What is remarkable about Peterson’s collection is that it presents elegy with poignancy and psychological depth while resisting the claustrophobia of mourning. In The Accounts, death is not a widening gyre, a mouth swallowing us into an isolated interiority, but a door to other plots unfolding with richness and synchronicity. The title poem, for instance, recounts a mother’s last moments from several perspectives, taking as its own imperative “Do not ask what has been / lost. Ask what changed.” Exploring loss as unscripted transformation, the poem’s “accounts” complicate the narrative lent to death by science and the Judeo-Christian paradigm.

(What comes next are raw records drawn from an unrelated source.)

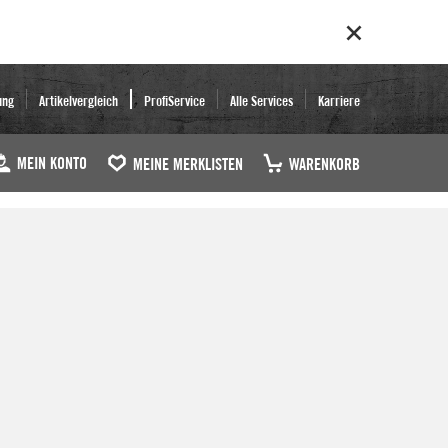
ung
Artikelvergleich
ProfiService
Alle Services
Karriere
MEIN KONTO
MEINE MERKLISTEN
WARENKORB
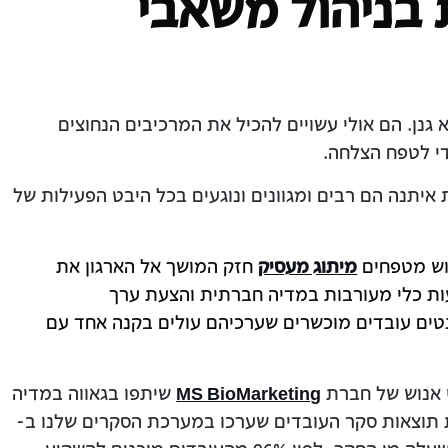
 בניהול משאבי
 גנן. הם אולי עשויים להכיל את המרכיבים הנחוצים
י לטפח הצלחה.
איתנה הם רבים ומגוונים ונוגעים בכל היבט הפעילות של
נוש מטפחים
מיתוג מעסיק
חזק המושך אל הארגון את
ות כלי מעורבות במדיה חברתית והצעת ערך
וש ממגנטים עובדים מוכשרים שערכיהם עולים בקנה אחד עם
 אנוש של חברת
MS BioMarketing
שיתפו בגאווה במדיה
 תוצאות סקר העובדים שערכו במערכת הסקרים שלנו ב-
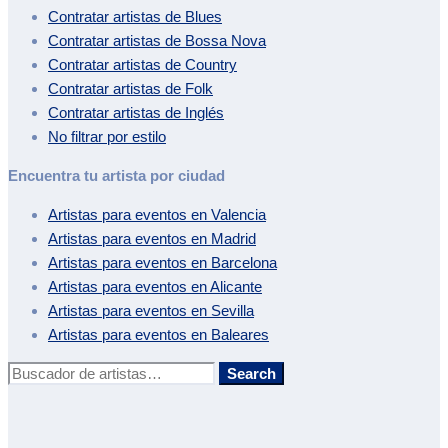
Contratar artistas de
Blues
Contratar artistas de
Bossa Nova
Contratar artistas de
Country
Contratar artistas de
Folk
Contratar artistas de
Inglés
No filtrar por estilo
Encuentra tu artista por ciudad
Artistas para eventos en
Valencia
Artistas para eventos en
Madrid
Artistas para eventos en
Barcelona
Artistas para eventos en
Alicante
Artistas para eventos en
Sevilla
Artistas para eventos en
Baleares
Buscar:
Search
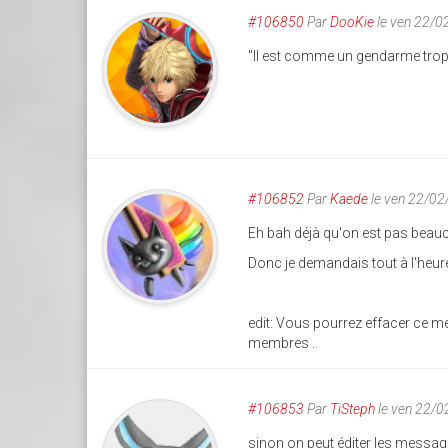
#106850
Par
DooKie
le ven 22/0
"Il est comme un gendarme trop 
#106852
Par
Kaede
le ven 22/02
Eh bah déjà qu'on est pas beauco
Donc je demandais tout à l'heure po
edit: Vous pourrez effacer ce me
membres ..
#106853
Par
TiSteph
le ven 22/
sinon on peut éditer les messag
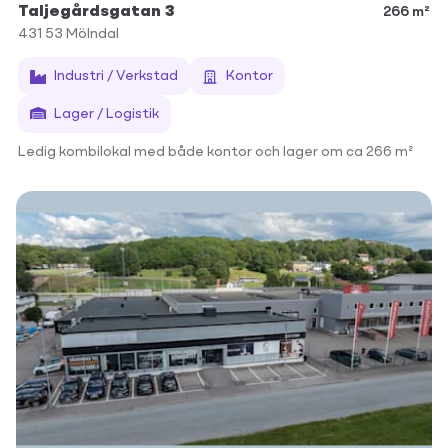
Taljegårdsgatan 3
266 m²
431 53
Mölndal
Industri / Verkstad
Kontor
Lager / Logistik
Ledig kombilokal med både kontor och lager om ca 266 m²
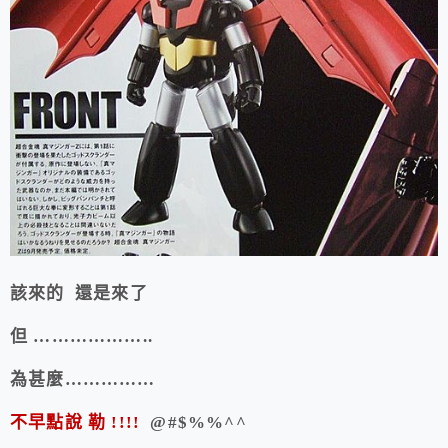
該來的 還是來了
但 ………………..
為甚麼……………
不早點說 勒 !!!!
@#$%%^^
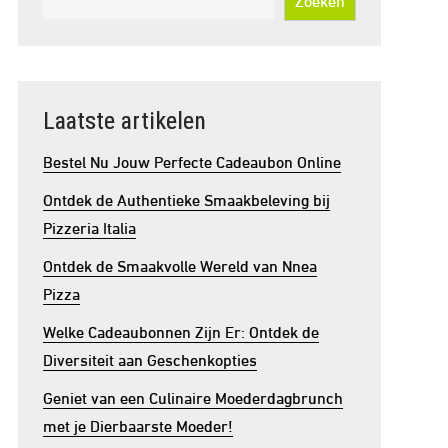
Laatste artikelen
Bestel Nu Jouw Perfecte Cadeaubon Online
Ontdek de Authentieke Smaakbeleving bij
Pizzeria Italia
Ontdek de Smaakvolle Wereld van Nnea
Pizza
Welke Cadeaubonnen Zijn Er: Ontdek de
Diversiteit aan Geschenkopties
Geniet van een Culinaire Moederdagbrunch
met je Dierbaarste Moeder!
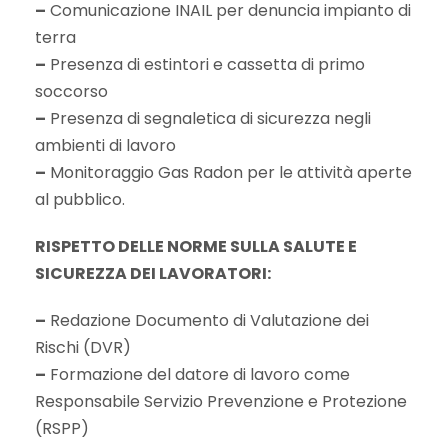
–
Comunicazione INAIL per denuncia impianto di
terra
–
Presenza di estintori e cassetta di primo
soccorso
–
Presenza di segnaletica di sicurezza negli
ambienti di lavoro
–
Monitoraggio Gas Radon per le attività aperte
al pubblico.
RISPETTO DELLE NORME SULLA SALUTE E
SICUREZZA DEI LAVORATORI:
–
Redazione Documento di Valutazione dei
Rischi (DVR)
–
Formazione del datore di lavoro come
Responsabile Servizio Prevenzione e Protezione
(RSPP)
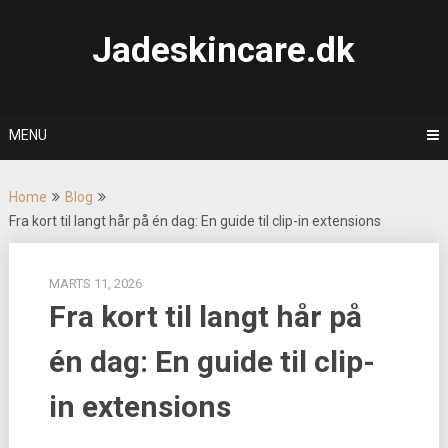
Skip
to
Jadeskincare.dk
content
MENU
Home
Blog
Fra kort til langt hår på én dag: En guide til clip-in extensions
MARTS 11, 2026
Fra kort til langt hår på
én dag: En guide til clip-
in extensions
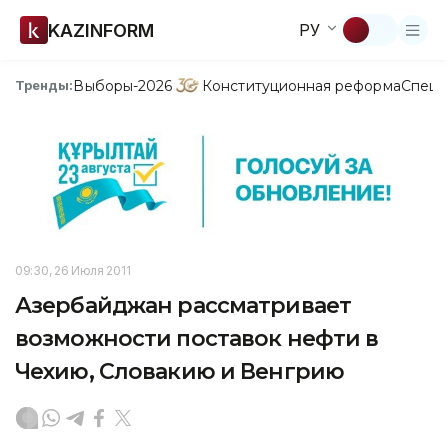
KAZINFORM
РУ
Выборы-2026
Конституционная реформа
Спецп
Тренды:
09:30, 26 Июля 2011
Азербайджан рассматривает
возможности поставок нефти в
Чехию, Словакию и Венгрию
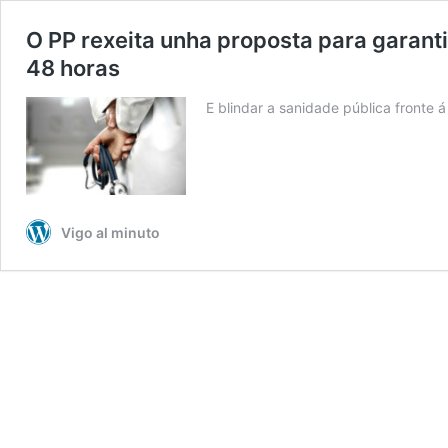
O PP rexeita unha proposta para garanti
48 horas
E blindar a sanidade pública fronte á
Vigo al minuto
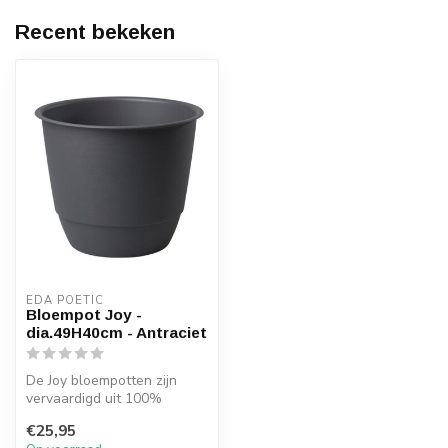
Recent bekeken
EDA POÉTIC
Bloempot Joy -
dia.49H40cm - Antraciet
De Joy bloempotten zijn
vervaardigd uit 100%
gerecycled kunststof en
€25,95
hebben een ...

Thus in the poem’s third section, we witness the dying woman’s yearning to enter another realm, one unsheathed of bodies, while she remains scrupulously kind to those at her bedside.

The mind wants first
to end the face. The subject
has had enough, one too many
figures walking through the orchard, the call
and response of conversation
become an imposition on some other world
unbroken by the idea of separate bodies…

. . . the fatigue of existing
in the continuing illusions of others. And yet, the obligation
to be kind, to show interest in strangers
when they visit with flowers.

The mother’s abiding regard for others persists in extremis. Yet, after describing her charitable love, the narrative shifts to another “account,” one omniscient and clinical. Here, the poem traces the body’s demise at a cellular level, registering the cessation of breath; the ebb of dreams and mental imagery; a heightening of the physical senses. Few poets have described death’s arrival with such daring.

In the last account, the explosions
are too small to be seen, and oxygen
takes both thirst and hunger away
as it ceases to find a home in the lungs,
and the patient, having ceased to feel, ceases
to breathe, as the heart shuts down
before the brain and shuts
the dreaming down, the settling on a nest
of images, not feeling any form of distress.

Lending death a nest of detail, the poet rescues the event from its numbingly official documents: the medical certificate and obituary, the eulogy and epitaph, those statements “eloquent but very simple, / factual and correct” (“Eulogy”) that often efface those we seek to memorialize.

Peterson’s poems trace the shadow of their complications: what it means to be falling in love while one’s mother is dying; what it means to lose one’s mother when one is not herself a mother; and what it means to write of a mortal ending with the “hunch a story’s end / insults itself.” In poems as intently crafted as they are attentive, Peterson allows the reader to trust in the romantic conviction that a poem might provide a provisional handbook for living. And, in an age in which “embodiment” has become a Zen bromide, this collection— one of the strongest books of elegy in the past decade—redeems the possibility of a rigorous intelligence scored by a sensual body, prayerful in its qualifications.